MemoryStream outputStream = new MemoryStream();
using (var converter = new GroupDocs.Conversion.Converter("source file")
{
var options = new SpreadsheetConvertOptions();
converter.Convert(() => new MemoryStream(), (convertedStream, sourceFileName) => convertedStream.CopyTo(outputStream), options);
}
Thank you so much for the response, given solution worked for me. I have one query regarding the conversion of PDF to CSV file. I was trying to convert a multipage pdf file to CSV using the same code that I have shared with you in my earlier mail trail and API’s trial version (23.3.1), but it is only converting the first page of the PDF to CSV.
I have tried one of the option given in the link but the mentioned methods are not available for the “ConvertOptions” class object (SpreadsheetConvertOptions) that I have created.
Can you please let me know what needs to be done to convert the complete PDF file to CSV.
PFA for the sample multipage PDF file that I am using to convert to CSV. You can check in generated CSV after converting the data of first page of sample PDF it is again displaying the data of first page rather than displaying the data of second page. Please let me know if anything else is required from my side.
Since, you are evaluating the API in trial mode (without any license). There are free trial limitations. However, the good thing is, you can request a temporary license. Here are steps to avail the temporary license.
You’ll then get an output.zip (9.7 KB) like this.
Thank you for your quick response.

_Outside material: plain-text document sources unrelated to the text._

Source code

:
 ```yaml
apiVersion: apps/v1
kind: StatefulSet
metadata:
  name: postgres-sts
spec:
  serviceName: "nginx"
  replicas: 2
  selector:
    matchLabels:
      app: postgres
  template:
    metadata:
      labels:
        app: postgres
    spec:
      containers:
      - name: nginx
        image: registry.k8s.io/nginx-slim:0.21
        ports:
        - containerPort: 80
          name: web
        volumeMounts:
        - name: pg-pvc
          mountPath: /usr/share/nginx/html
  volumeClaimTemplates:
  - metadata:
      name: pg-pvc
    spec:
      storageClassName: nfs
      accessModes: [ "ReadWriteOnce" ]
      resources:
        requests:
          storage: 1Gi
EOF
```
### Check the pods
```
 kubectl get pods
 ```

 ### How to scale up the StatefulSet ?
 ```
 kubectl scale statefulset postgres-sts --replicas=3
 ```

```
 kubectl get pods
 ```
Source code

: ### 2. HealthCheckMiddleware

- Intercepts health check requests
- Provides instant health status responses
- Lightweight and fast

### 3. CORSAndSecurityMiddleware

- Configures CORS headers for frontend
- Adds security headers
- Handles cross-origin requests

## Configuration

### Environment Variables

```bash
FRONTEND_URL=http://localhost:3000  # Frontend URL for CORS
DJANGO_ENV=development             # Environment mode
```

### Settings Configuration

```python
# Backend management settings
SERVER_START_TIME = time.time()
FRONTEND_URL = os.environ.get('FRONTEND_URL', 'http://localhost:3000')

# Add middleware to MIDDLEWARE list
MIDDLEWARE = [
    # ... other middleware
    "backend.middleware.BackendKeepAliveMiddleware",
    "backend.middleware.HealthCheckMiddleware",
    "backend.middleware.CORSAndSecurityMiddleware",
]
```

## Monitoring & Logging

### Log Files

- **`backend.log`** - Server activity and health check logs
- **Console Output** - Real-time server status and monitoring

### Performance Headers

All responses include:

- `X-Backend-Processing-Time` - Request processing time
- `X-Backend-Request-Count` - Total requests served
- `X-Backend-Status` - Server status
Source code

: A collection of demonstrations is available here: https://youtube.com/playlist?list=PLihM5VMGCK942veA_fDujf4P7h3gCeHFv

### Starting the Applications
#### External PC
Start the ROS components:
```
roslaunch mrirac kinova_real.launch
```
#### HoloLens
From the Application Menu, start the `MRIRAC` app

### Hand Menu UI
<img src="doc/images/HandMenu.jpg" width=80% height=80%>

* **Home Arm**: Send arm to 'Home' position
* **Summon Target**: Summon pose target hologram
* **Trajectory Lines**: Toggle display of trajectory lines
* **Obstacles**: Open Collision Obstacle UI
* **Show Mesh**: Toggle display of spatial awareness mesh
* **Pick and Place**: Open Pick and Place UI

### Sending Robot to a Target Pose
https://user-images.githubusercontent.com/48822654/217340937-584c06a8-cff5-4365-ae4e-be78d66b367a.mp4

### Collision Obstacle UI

I’ll check for the temporary license to test the complete functionality.
Can you please let me know Is it possible to get the data of PDF file that I have shared in one sheet? As I have checked the output file shared by you, data of second page is coming on the separate sheet.
Actually we have one requirement where source PDF can contain data for multiple candidates in that case we want to split the data across separate sheets i.e. data related to candidate A on one sheet and data for candidate B on another sheet. PDF file that I have shared with you contains the data for single candidate that’s why we want to get the data for that one in single sheet. Can you please let me know is it possible to achieve this functionality with Conversion API?
Is there any update on the Issue that I have raised for the time that Conversion API is taking to convert PDF to CSV format?
We are investigating this scenario. Your investigation ticket ID is CONVERSIONNET-5960. However, the other ticket is still under investigation.
We’ll notify you in case of any update.
As you explained I was checking the source PDF for the text in the “Position” column in ExecutiveWorkHistory table. As you said this text is on 2 lines that’s why it is divided into the 2 lines in CSV and that I understand.I just want to add here that, As you can see in the screenshot that you have shared the text “Senior Vice President, Operations” comes in multiple lines but in a single cell and single row in the generated CSV file.
But that’s not the case for rest of the values in the same columns like there are more values in the “Position” column like "Senior Manager, Digital
Operations" and “Senior Manager, Product Development” but for these values data gets divided into separate rows and on separate cells in the generated CSV. Same is the case for Company column. You can refer to the attached screenshot for more clarification I have highlighted the mentioned cells.
Can you please look into this and let me know how I can resolve this.